* [Activity]
Write out each of the following lines exactly as it appears, from the first to the last.

##### Records for this exercise #####

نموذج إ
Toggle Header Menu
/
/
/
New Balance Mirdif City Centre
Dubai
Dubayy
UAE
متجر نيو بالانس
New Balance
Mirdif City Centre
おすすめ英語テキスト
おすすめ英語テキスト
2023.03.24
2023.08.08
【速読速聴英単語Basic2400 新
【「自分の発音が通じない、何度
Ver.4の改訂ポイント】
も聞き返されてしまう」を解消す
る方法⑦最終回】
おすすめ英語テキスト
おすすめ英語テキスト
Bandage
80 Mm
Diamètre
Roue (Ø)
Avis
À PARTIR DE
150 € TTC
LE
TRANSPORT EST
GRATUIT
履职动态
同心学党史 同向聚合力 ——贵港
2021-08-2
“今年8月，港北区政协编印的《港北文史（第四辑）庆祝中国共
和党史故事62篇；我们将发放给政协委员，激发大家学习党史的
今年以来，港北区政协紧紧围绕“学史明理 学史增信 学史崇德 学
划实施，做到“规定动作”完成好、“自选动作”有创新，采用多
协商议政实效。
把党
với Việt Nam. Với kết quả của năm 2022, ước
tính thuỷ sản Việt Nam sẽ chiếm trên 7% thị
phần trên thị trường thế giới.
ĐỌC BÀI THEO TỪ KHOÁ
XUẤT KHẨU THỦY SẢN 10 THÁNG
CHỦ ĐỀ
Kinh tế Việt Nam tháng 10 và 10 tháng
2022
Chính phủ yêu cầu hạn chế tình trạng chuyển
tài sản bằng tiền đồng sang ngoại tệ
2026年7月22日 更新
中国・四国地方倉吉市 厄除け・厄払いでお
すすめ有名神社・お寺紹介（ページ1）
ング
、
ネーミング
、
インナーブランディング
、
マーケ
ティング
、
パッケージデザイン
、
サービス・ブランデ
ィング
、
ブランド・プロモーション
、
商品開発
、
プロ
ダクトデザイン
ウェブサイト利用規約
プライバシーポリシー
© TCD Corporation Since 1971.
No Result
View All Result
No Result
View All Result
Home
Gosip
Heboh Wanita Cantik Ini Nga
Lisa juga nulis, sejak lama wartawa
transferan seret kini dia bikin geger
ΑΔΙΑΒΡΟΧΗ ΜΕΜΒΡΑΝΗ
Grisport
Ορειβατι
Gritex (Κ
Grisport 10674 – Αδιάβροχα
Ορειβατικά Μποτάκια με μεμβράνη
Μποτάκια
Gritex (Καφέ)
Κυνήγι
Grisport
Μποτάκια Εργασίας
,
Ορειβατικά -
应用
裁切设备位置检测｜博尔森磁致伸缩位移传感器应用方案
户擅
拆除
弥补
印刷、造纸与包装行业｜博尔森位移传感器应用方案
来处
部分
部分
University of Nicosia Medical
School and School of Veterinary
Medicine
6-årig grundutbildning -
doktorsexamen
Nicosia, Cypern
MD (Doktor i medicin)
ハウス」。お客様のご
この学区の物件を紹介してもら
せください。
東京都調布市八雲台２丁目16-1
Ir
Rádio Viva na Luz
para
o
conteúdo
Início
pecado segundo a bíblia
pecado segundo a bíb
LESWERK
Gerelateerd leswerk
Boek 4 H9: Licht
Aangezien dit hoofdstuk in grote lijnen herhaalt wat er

#####

* [Written solution]
نموذج إ
Toggle Header Menu
/
/
/
New Balance Mirdif City Centre
Dubai
Dubayy
UAE
متجر نيو بالانس
New Balance
Mirdif City Centre
おすすめ英語テキスト
おすすめ英語テキスト
2023.03.24
2023.08.08
【速読速聴英単語Basic2400 新
【「自分の発音が通じない、何度
Ver.4の改訂ポイント】
も聞き返されてしまう」を解消す
る方法⑦最終回】
おすすめ英語テキスト
おすすめ英語テキスト
Bandage
80 Mm
Diamètre
Roue (Ø)
Avis
À PARTIR DE
150 € TTC
LE
TRANSPORT EST
GRATUIT
履职动态
同心学党史 同向聚合力 ——贵港
2021-08-2
“今年8月，港北区政协编印的《港北文史（第四辑）庆祝中国共
和党史故事62篇；我们将发放给政协委员，激发大家学习党史的
今年以来，港北区政协紧紧围绕“学史明理 学史增信 学史崇德 学
划实施，做到“规定动作”完成好、“自选动作”有创新，采用多
协商议政实效。
把党
với Việt Nam. Với kết quả của năm 2022, ước
tính thuỷ sản Việt Nam sẽ chiếm trên 7% thị
phần trên thị trường thế giới.
ĐỌC BÀI THEO TỪ KHOÁ
XUẤT KHẨU THỦY SẢN 10 THÁNG
CHỦ ĐỀ
Kinh tế Việt Nam tháng 10 và 10 tháng
2022
Chính phủ yêu cầu hạn chế tình trạng chuyển
tài sản bằng tiền đồng sang ngoại tệ
2026年7月22日 更新
中国・四国地方倉吉市 厄除け・厄払いでお
すすめ有名神社・お寺紹介（ページ1）
ング
、
ネーミング
、
インナーブランディング
、
マーケ
ティング
、
パッケージデザイン
、
サービス・ブランデ
ィング
、
ブランド・プロモーション
、
商品開発
、
プロ
ダクトデザイン
ウェブサイト利用規約
プライバシーポリシー
© TCD Corporation Since 1971.
No Result
View All Result
No Result
View All Result
Home
Gosip
Heboh Wanita Cantik Ini Nga
Lisa juga nulis, sejak lama wartawa
transferan seret kini dia bikin geger
ΑΔΙΑΒΡΟΧΗ ΜΕΜΒΡΑΝΗ
Grisport
Ορειβατι
Gritex (Κ
Grisport 10674 – Αδιάβροχα
Ορειβατικά Μποτάκια με μεμβράνη
Μποτάκια
Gritex (Καφέ)
Κυνήγι
Grisport
Μποτάκια Εργασίας
,
Ορειβατικά -
应用
裁切设备位置检测｜博尔森磁致伸缩位移传感器应用方案
户擅
拆除
弥补
印刷、造纸与包装行业｜博尔森位移传感器应用方案
来处
部分
部分
University of Nicosia Medical
School and School of Veterinary
Medicine
6-årig grundutbildning -
doktorsexamen
Nicosia, Cypern
MD (Doktor i medicin)
ハウス」。お客様のご
この学区の物件を紹介してもら
せください。
東京都調布市八雲台２丁目16-1
Ir
Rádio Viva na Luz
para
o
conteúdo
Início
pecado segundo a bíblia
pecado segundo a bíb
LESWERK
Gerelateerd leswerk
Boek 4 H9: Licht
Aangezien dit hoofdstuk in grote lijnen herhaalt wat er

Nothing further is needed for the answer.